Берег в этих местах покатый, с озера хорошо просматривались приусадебные участки. Трудолюбивые отставники уже копошились на своей земле. В пижамах, стареньких галифе, в поношенных гимнастерках, они возились с дымарями у своих ульев, обкапывали приствольные круги яблонь, пололи грядки.

Рыба склевывала наживку на моих удочках. Я не смотрел на поплавки. Белые Дачи застили мне белый свет. Глядя на этих людей, отслуживших свой срок в органах, я пытался отгадать, кто из них первый сбил с ног ударом кулака Исаака Бабеля или Всеволода Мейерхольда.

Я силился понять, что видят они сейчас, ранним утром, на небе, когда подымают к нему свои заспанные глаза?

Неужели то же солнце?

Неужели есть такая установка, чтобы они видели солнце?

Вот о ком, Зинаида Борисовна, ничего не мог рассказать вам Саша Белявский — о моем блокадном друге Яше Гурине.

До его гибели мы были знакомы с ним года три, но это глупый счет, когда речь идет о Яшке Гурине.

Должен быть у каждого человека хотя бы один такой друг, память о котором не позволяет тебе совершить дурной поступок. Себя-то лично, при острой надобности, удается уговорить на всякую дрянь, но худенький Яша и сегодня лихорадочно блестит передо мной своими калеными глазами чахоточного. Я помню чуть влажное пожатие его руки. Он часто вытирал ладони скомканным носовым платком и поскуливал:

— Вот заразы, опять потеют.

У него был большой простодушный рот с широкими обескровленными губами.

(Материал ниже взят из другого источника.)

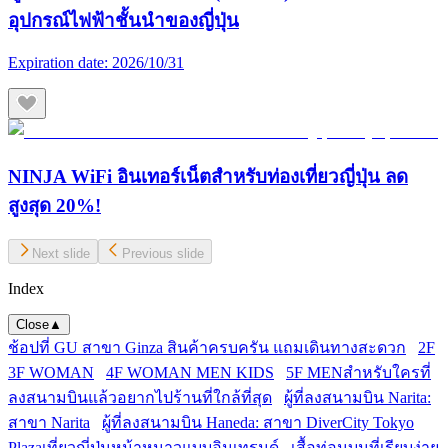
อุปกรณ์ไฟฟ้าชั้นนำของญี่ปุ่น
Expiration date:
2026/10/31
NINJA WiFi อินเทอร์เน็ตสำหรับท่องเที่ยวญี่ปุ่น ลด
สูงสุด 20%!
Next slide
Previous slide
Index
Close
▲
ช้อปที่ GU สาขา Ginza สินค้าครบครัน แถมเดินทางสะดวก
2F
3F WOMAN
4F WOMAN MEN KIDS
5F MEN
สำหรับใครที่
ลงสนามบินแล้วอยากไปร้านที่ใกล้ที่สุด
ผู้ที่ลงสนามบิน Narita:
สาขา Narita
ผู้ที่ลงสนามบิน Haneda: สาขา DiverCity Tokyo
Plaza
เที่ยวญี่ปุ่นหน้าหนาวแบบอินเทรนด์
เสื้อท่อนบนที่เรียบง่าย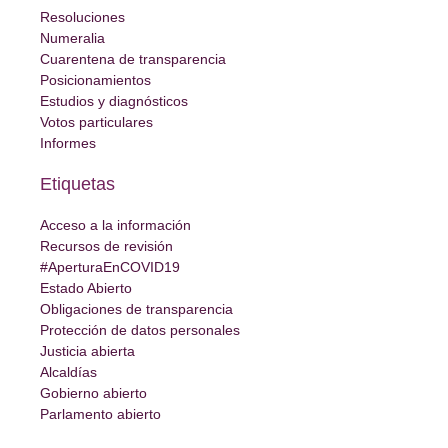
Resoluciones
Numeralia
Cuarentena de transparencia
Posicionamientos
Estudios y diagnósticos
Votos particulares
Informes
Etiquetas
Acceso a la información
Recursos de revisión
#AperturaEnCOVID19
Estado Abierto
Obligaciones de transparencia
Protección de datos personales
Justicia abierta
Alcaldías
Gobierno abierto
Parlamento abierto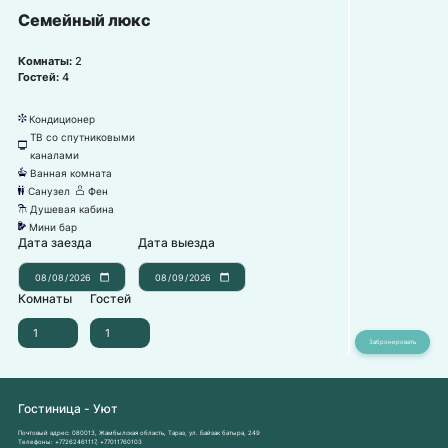
Семейный люкс
Комнаты:
2
Гостей:
4
Кондиционер
뀸
ТВ со спутниковыми
넎
каналами
Ванная комната
넸
Санузел
Фен
댃
덶
Душевая кабина
댴
Мини бар
넕
Дата заезда
Дата выезда
Комнаты
Гостей
Гостиница - Уют
Почтовый адрес:
080013, Жамбылская область, Тараз, ул. Байзак батыра, 249
Телефоны:
+77262461117
,
+77011760103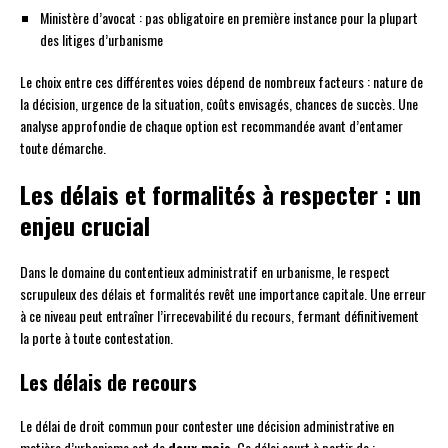
Ministère d’avocat : pas obligatoire en première instance pour la plupart
des litiges d’urbanisme
Le choix entre ces différentes voies dépend de nombreux facteurs : nature de
la décision, urgence de la situation, coûts envisagés, chances de succès. Une
analyse approfondie de chaque option est recommandée avant d’entamer
toute démarche.
Les délais et formalités à respecter : un
enjeu crucial
Dans le domaine du contentieux administratif en urbanisme, le respect
scrupuleux des délais et formalités revêt une importance capitale. Une erreur
à ce niveau peut entraîner l’irrecevabilité du recours, fermant définitivement
la porte à toute contestation.
Les délais de recours
Le délai de droit commun pour contester une décision administrative en
matière d’urbanisme est de
deux mois
. Ce délai court à partir de :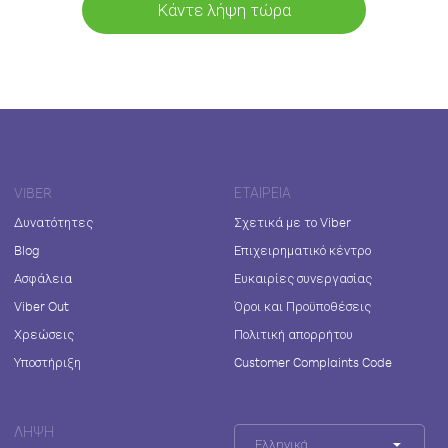
Κάντε λήψη τώρα
VIBER
ΕΤΑΙΡΕΊΑ
Δυνατότητες
Σχετικά με το Viber
Blog
Επιχειρηματικό κέντρο
Ασφάλεια
Ευκαιρίες συνεργασίας
Viber Out
Όροι και Προϋποθέσεις
Χρεώσεις
Πολιτική απορρήτου
Υποστήριξη
Customer Complaints Code
ΛΉΨΗ
Ελληνικά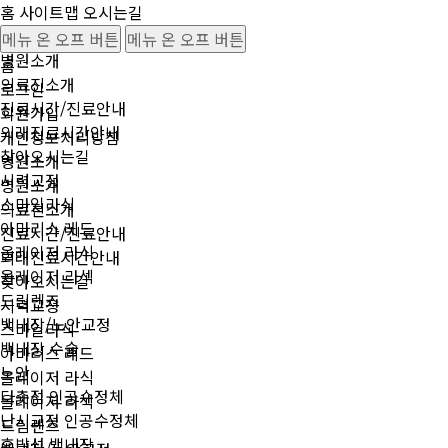
홈
사이트맵
오시는길
맑은눈안과
메뉴 온 오프 버튼
메뉴 온 오프 버튼
병원소개
홈
의료진소개
로그인
진료시간/진료안내
회원가입
외래진료시간안내
개인청보처리방침
찾아오시는길
병원소개
시력교정
병원소개
스마일라식
의료진소개
아마리스 레드
진료시간/진료안내
올레이저 라식
외래진료시간안내
올레이저 라섹
찾아오시는길
드림렌즈
시력교정
백내장/노안교정
스마일라식
백내장 수술
아마리스 레드
노안
올레이저 라식
다촛점 인공수정체
올레이저 라섹
난시교정 인공수정체
드림렌즈
후발성 백내장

Мне неизвестны подробности его биографии. Когда-то я был любопытным: выспрашивая у человека его жизнь, я составлял свое понятие о нем. Но со временем получилось так, что подробности жизни отдельной личности перестали объяснять мне ее особенности. На моих глазах совершенно разные биографии перемалывались в беспощадных жерновах истории, и в результате выползал фарш, в котором уже трудно было разгадать первоначальный замысел природы. И я стал судить о человеке с того момента, как узнавал его. Мне важно было понять, что удалось сохранить ему из собственных обломков. И сложились ли они заново.

О Яше я знал только то, что происходило при мне.

При мне, в сорок первом году, он походил на комсомольца двадцатых годов. Это было не поверхностное сходство. Дело не в косоворотке, которую он любил носить. Косоворотка объяснялась его бесприютностью — ее можно было долго не стирать. Ему удалось пронести сквозь страшные годы веру такой чистоты, что Яша светился ею, как карманный фонарик; никого не слепя, он указывал нам, куда надо поставить ногу, чтобы не споткнуться.

Иногда мне казалось, что он живет поверх того, что происходило. Судорога отвращения сводила его рот, когда рядом случалось что-либо мерзкое.

Яша Гурин был нашим начальником. Ведая отделом радиокомитета еще до начала войны, он остался в этой должности и в блокаду. На фронт его не взяли — туберкулез источил Яшины легкие, с военного учета он был снят.